Quando pensamos nos destinos nacionais que mais atraem o capital internacional, os nomes de Lisboa ou Porto surgem imediatamente no topo da lista. No entanto, existe um concelho discreto, historicamente conhecido por ser a porta de entrada dos descobridores, que está a registar um crescimento financeiro muito superior ao das grandes metrópoles. Este “lugar mágico” tornou-se o novo fenómeno de atração de divisas, deixando para trás zonas de veraneio consagradas no continente.
A análise é trazida pelo Jornal Económico, que revela uma subida impressionante no volume de pagamentos efetuados com cartões não nacionais. Os dados mostram que o dinheiro gasto por visitantes estrangeiros nesta localidade disparou de forma abrupta, triplicando os valores registados anteriormente.
O protagonista desta ascensão meteórica é Machico, situado na ilha da Madeira, que se transformou num íman de investimento turístico. Desde 2023, o município viu os gastos de estrangeiros aumentarem 184%, atingindo um total de 53,9 milhões de euros num único ano.
Ultrapassagem a destinos famosos
Os números revelados surpreendem pela comparação direta com outros pesos pesados do turismo português. O concelho madeirense já fatura mais em cartões estrangeiros do que destinos icónicos como a Nazaré, Grândola, Óbidos ou a Figueira da Foz.

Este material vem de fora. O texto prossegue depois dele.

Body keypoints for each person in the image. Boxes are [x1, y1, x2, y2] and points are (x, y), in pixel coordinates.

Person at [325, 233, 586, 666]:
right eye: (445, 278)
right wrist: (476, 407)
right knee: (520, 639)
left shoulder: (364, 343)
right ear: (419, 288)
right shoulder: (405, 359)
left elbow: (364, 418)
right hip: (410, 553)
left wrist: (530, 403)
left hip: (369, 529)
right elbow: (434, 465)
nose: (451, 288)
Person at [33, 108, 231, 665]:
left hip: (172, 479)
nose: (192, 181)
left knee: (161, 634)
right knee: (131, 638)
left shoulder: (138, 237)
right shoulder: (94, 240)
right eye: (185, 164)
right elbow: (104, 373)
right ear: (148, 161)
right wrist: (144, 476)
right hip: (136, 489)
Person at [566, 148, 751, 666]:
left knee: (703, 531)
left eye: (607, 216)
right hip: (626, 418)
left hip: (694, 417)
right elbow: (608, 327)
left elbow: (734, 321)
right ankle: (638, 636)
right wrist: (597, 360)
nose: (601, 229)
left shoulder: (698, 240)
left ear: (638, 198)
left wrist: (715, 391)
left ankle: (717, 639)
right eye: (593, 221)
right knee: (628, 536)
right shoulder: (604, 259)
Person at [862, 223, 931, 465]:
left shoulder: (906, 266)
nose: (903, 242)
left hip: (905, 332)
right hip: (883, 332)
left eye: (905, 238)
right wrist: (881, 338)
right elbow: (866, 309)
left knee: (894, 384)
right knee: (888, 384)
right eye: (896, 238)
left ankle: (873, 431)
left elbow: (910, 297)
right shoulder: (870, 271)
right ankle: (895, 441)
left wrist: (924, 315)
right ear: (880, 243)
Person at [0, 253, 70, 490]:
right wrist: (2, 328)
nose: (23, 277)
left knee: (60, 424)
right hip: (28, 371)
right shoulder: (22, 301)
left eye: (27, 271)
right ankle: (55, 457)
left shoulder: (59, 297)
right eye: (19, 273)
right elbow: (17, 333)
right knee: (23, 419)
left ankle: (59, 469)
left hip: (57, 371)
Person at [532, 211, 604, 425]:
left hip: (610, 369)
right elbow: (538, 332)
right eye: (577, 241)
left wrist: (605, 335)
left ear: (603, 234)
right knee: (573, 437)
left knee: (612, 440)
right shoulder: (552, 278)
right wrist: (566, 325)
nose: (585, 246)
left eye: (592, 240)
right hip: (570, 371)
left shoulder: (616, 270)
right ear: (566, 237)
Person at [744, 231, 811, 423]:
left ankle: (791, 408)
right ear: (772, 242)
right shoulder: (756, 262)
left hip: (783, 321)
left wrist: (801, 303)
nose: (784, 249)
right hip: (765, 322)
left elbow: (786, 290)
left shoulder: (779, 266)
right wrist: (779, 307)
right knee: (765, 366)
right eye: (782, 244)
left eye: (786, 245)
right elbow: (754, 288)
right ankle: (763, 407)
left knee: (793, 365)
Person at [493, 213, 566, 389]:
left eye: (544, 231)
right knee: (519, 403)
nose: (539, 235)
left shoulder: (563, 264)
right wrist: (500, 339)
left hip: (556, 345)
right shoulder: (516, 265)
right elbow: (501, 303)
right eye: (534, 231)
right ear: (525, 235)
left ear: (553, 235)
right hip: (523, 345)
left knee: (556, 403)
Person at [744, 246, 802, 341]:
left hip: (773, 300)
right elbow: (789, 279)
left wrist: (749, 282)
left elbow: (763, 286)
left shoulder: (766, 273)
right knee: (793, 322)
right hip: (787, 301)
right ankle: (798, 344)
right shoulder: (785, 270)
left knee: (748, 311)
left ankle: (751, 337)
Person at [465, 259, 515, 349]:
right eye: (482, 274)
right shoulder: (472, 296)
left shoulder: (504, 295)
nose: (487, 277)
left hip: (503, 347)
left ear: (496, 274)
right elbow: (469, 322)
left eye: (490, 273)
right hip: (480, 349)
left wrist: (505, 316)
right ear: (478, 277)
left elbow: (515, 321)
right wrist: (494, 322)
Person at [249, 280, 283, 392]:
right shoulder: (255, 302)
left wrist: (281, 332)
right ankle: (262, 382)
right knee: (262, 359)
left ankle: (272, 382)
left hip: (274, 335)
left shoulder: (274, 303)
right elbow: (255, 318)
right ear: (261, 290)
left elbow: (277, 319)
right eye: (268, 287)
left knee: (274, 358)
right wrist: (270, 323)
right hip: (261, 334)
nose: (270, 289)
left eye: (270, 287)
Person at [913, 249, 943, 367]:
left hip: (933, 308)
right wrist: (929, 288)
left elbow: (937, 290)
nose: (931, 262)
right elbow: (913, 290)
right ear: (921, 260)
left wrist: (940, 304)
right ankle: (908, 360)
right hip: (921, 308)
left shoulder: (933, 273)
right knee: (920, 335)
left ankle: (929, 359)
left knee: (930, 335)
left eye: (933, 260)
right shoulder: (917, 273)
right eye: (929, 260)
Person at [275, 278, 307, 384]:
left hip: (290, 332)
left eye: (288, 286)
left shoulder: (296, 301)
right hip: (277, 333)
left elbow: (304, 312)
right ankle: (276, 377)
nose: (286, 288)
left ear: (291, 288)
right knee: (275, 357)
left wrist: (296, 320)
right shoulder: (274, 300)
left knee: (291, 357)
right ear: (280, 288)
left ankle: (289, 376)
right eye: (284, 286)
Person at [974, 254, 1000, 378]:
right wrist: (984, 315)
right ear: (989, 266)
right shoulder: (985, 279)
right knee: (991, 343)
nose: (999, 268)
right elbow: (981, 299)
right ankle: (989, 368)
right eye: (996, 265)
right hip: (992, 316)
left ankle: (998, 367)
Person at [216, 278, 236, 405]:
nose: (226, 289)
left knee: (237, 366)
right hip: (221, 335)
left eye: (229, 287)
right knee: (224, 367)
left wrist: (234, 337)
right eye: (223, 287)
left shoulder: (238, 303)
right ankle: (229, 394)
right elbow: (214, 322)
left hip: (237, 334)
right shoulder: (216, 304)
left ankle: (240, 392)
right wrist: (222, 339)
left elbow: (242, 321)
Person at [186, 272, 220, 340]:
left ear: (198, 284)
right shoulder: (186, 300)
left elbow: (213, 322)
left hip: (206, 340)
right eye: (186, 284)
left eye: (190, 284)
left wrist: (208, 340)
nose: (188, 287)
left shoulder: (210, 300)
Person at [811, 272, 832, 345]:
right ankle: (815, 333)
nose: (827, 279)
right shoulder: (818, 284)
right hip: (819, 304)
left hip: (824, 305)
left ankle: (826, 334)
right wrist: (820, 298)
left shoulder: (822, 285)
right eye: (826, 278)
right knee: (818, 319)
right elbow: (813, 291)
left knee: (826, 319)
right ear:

Indica a mesma fonte que este volume de negócios coloca a localidade numa posição de destaque no ranking nacional. O valor arrecadado supera o total registado em toda a região da Lezíria do Tejo e aproxima-se rapidamente dos números de cidades como Guimarães e Setúbal.
Crescimento superior à capital
Embora a capital continue a receber a maior fatia do bolo total, a velocidade de crescimento em Machico é incomparavelmente superior. Enquanto Lisboa mantém o seu volume habitual, o concelho insular protagonizou um salto gigante, subindo de forma vertiginosa na tabela dos municípios que mais dinheiro captam.
Explica a referida fonte que este desempenho se deve a uma aceleração turística sem precedentes num território com menos de 20 mil habitantes. A receita gerada por cartões estrangeiros é agora mais do dobro da registada em concelhos vizinhos tradicionalmente fortes, como a Calheta.
O efeito Guerra das Estrelas
Para além da beleza natural e do aumento da oferta de luxo, existe um fator mediático que ajudou a colocar a região no radar global. A escolha da Ponta de São Lourenço para cenário de uma série do universo Star Wars funcionou como uma montra internacional irresistível.
O produtor da série descreveu o arquipélago como um “lugar mágico” e “incrível”, atraindo a curiosidade de fãs e viajantes de todo o mundo. Esta exposição mediática coincidiu com o período em que as receitas começaram a escalar, validando o potencial do destino.
Receitas hoteleiras disparam
A afluência de turistas aos hotéis locais acompanhou esta tendência explosiva, com 110 mil hóspedes registados no último ano. O crescimento da procura foi tão acentuado que, logo no mês de julho, o número de visitantes já tinha igualado o total de todo o ano anterior.
Explica ainda o Jornal Económico que a receita direta na hotelaria subiu 86 por cento, rondando os 10 milhões de euros. Machico afirmou-se assim como uma potência financeira emergente, provando que não é preciso ser Lisboa ou Porto para captar a preferência e a carteira dos estrangeiros.